CVE-2026-63077 illustre pourquoi les plateformes CI/CD sont devenues des cibles de choix pour les acteurs de la menace les plus sophistiqués. L'incident SolarWinds de 2020, dans lequel des attaquants avaient compromis le pipeline de build d'Orion pour empoisonner les mises à jour logicielles distribuées à 18 000 clients, avait durablement modifié la perception de la sécurité des systèmes de déploiement continu. Depuis, les groupes APT étatiques et les opérateurs de ransomware ont intégré les plateformes CI/CD dans leur kill chain standard.

La raison est simple : compromettre un serveur de build équivaut à placer un adversaire au coeur du processus de fabrication du logiciel.

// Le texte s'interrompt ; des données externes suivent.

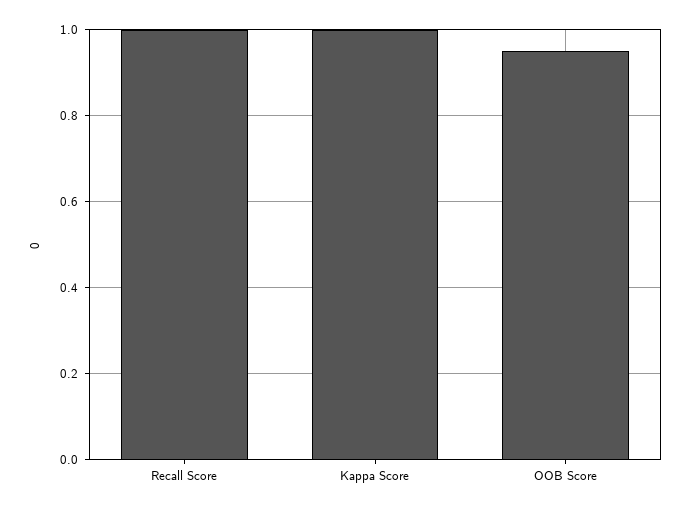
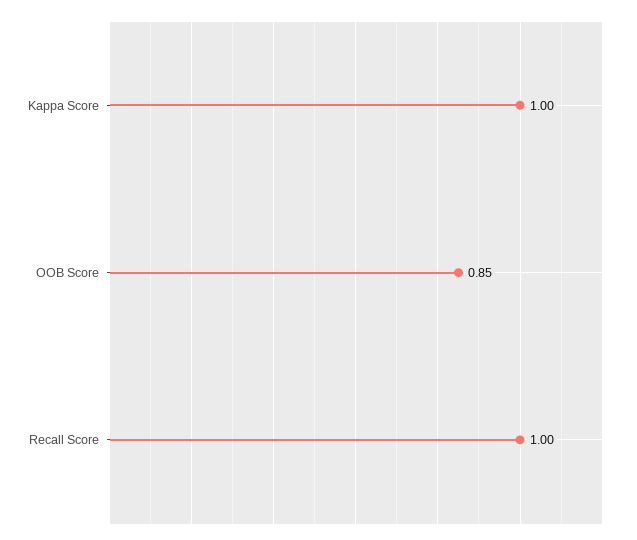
OOB Score: 0.95 -> 0.85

Contrairement à une compromission de poste de travail ou de serveur applicatif, une intrusion dans un pipeline CI/CD permet d'injecter du code malveillant dans les artefacts produits — bibliothèques, conteneurs Docker, installateurs — avant leur distribution aux équipes internes ou aux clients finaux. Cette capacité d'empoisonnement en amont est ce qui rend les attaques de supply chain si difficiles à détecter et si dévastatrices dans leurs effets à long terme.

Les équipes de sécurité doivent traiter leurs serveurs CI/CD comme des actifs critiques de niveau équivalent aux contrôleurs de domaine Active Directory ou aux systèmes de gestion des identités. Cela implique de les isoler du reste du réseau, de restreindre leur accès Internet au strict nécessaire, de surveiller leurs logs avec les mêmes outils que les systèmes d'infrastructure critique, et d'appliquer les mises à jour de sécurité en priorité, avant même les applications métier. Selon Help Net Security, de nombreuses organisations maintiennent des instances TeamCity On-Premises exposées directement sur Internet, parfois depuis des années, faute de politique de segmentation réseau adaptée.

Sur le plan réglementaire, les obligations de sécurité de la chaîne d'approvisionnement logicielle se sont renforcées en Europe avec NIS2 et en France avec les décrets d'application qui ont suivi. Les opérateurs d'importance essentielle (OIE) et d'importance importante (OII) sont désormais tenus de sécuriser leurs outils de développement et de déploiement au même titre que leurs systèmes opérationnels. Une compromission de pipeline CI/CD non signalée dans les délais prescrits peut constituer une violation des obligations de notification d'incident auprès de l'ANSSI, avec les sanctions administratives qui en découlent.

Ce qu'il faut retenir

  • Mettre à jour immédiatement TeamCity On-Premises vers la version 2025.11.7 ou 2026.1.3 ; en cas d'impossibilité immédiate, appliquer le plugin de patch de sécurité disponible pour les versions 2017.1 et ultérieures.
  • Auditer les logs du serveur TeamCity depuis le 27 juillet 2026 pour détecter des requêtes anormales vers les endpoints du protocole d'interrogation des agents, en particulier depuis des sources IP inattendues.
  • Traiter toute instance TeamCity exposée à Internet comme potentiellement compromise et procéder à une rotation complète des secrets stockés (tokens VCS, clés API cloud, certificats de signature) avant de reprendre les opérations normales.

Mon instance TeamCity Cloud est-elle affectée par CVE-2026-63077 ?

Non. JetBrains a confirmé que les instances TeamCity Cloud ont reçu le correctif avant la divulgation publique de la vulnérabilité et ne sont pas affectées par CVE-2026-63077. Seules les instances TeamCity On-Premises — hébergées par votre organisation ou un prestataire tiers — nécessitent une action immédiate de mise à jour ou d'application du plugin de sécurité.